== PASSAGE PROVIDED

Probably not the kind of code I would write for anything serious like a banking platform or a healthcare device, but for our purposes it does the job just fine.

Minimizing a solution

With the above piece of code we can easily get a solved Kropki. But we don’t want a solved Kropki. We want a solvable Kropki.

Getting something we can play with means removing as much hints as possible (and drawing all the dots required by Kropki rules).

At the same time, we have to be careful when choosing what hint to remove: we can’t remove any hint if it means that the resulting Kropki has multiple solutions. Also, nothing says that we can’t start the other way around: from a blank grid we add hints from the solution we computed before until we have a Kropki with a unique solution. I’ll call these the subtractive and additive approaches respectively.

Whathever the approach we choose, we still don’t have any concrete idea on how to find a playable solution. If we take the subtractive approach as an example, we could imagine that we start with a full Kropki grid and can select 81 possible hints for removal. For any first hint we remove, we can then check if the solution is minimal³ (i.e. no other hints can be removed such that the solution is unique) and select another hint if it’s not.

Here you can see a representation of this concept. Starting from a start node we can “make a move” and remove one hint (by following the arrows), and then remove another one, and so on (for example a possible path is through $(0, 0)$ and $(0, 1)$, meaning that we first remove the hint at $(0, 0)$ and remove the hint at $(0,1)$). Note that in the above diagram the order of hint removals is important: the path $(0, 0) \rightarrow (0, 1)$ is different from the path $(0, 1) \rightarrow (0, 0)$. But that’s not needed in our case, because the resulting board would be the same! That means that instead of considering each node as a “move” (and implicitly the path that was taken to get to the node as a “history”), we can map each node to a set of moves: the set of moves that a path with those moves would generate, regardless of the order.

The resuling diagram would be like this, where each node represents the set of moves:

Note that now there are two arrows going into the node $\lbrace (0,0), (0,1) \rbrace$. This change may seem inconsequential, but discarding the relevancy of order means reducing drastically the size of this diagram (thus the number of nodes our program will have to check).

We can even compute how many nodes we saved! Before, after $n$ nodes selected we could make $(81 - n)$ possible choices for each node. Expanding that idea and calling $s_n$ the total number of possible choices after $n$ moves:

$$ \begin{align*} &s_0 = 81 \\ &s_1 = s_0 (81 - 1) \\ &s_2 = s_1 (81 - 2) \\ &\vdots \\ &s_j = s_{j - 1} (81 - j) = \prod_{k = 0}^{j} (81 - k) = \frac{81!}{(81 - j - 1)!} = (81)_{j + 1}\\ \\ N &= \sum_{i = 0}^{81} s_i \\ &= \sum_{i = 0}^{81} \frac{81!}{(81 - j - 1)!} \\ &\approx 1.5 \cdot 10^{121} \end{align*} $$

Where $(n)_k$ is the number of $k$-permutations of a set of $n$ elements. Note that at each $s_j$ we have $j + 1$ hints selected.

After discarding the order we get the same computation, except that $s_j$ must be divided by the number of paths that can generate the same set of moves. This is the same as the number of different permutations (i.e. orderings) of a set of $j + 1$ elements, i.e. $(j + 1)!$.

====

PROBLEM:
In the passage on minimizing a Kropki solution, what names are given to removing hints from a solved grid and to adding hints to a blank grid? The rows are separate material, unconnected to the passage.

== SOURCE DATA

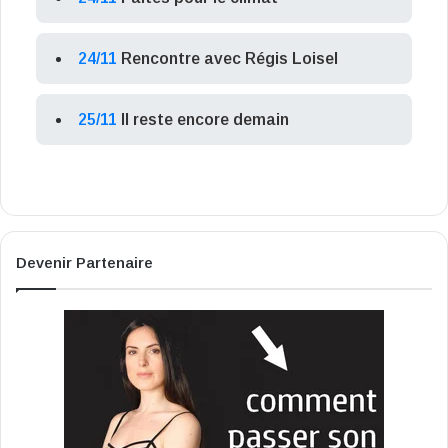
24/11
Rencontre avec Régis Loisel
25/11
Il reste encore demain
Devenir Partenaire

====

SOLVED PROBLEM:
Removing hints is the subtractive approach, and adding hints is the additive approach.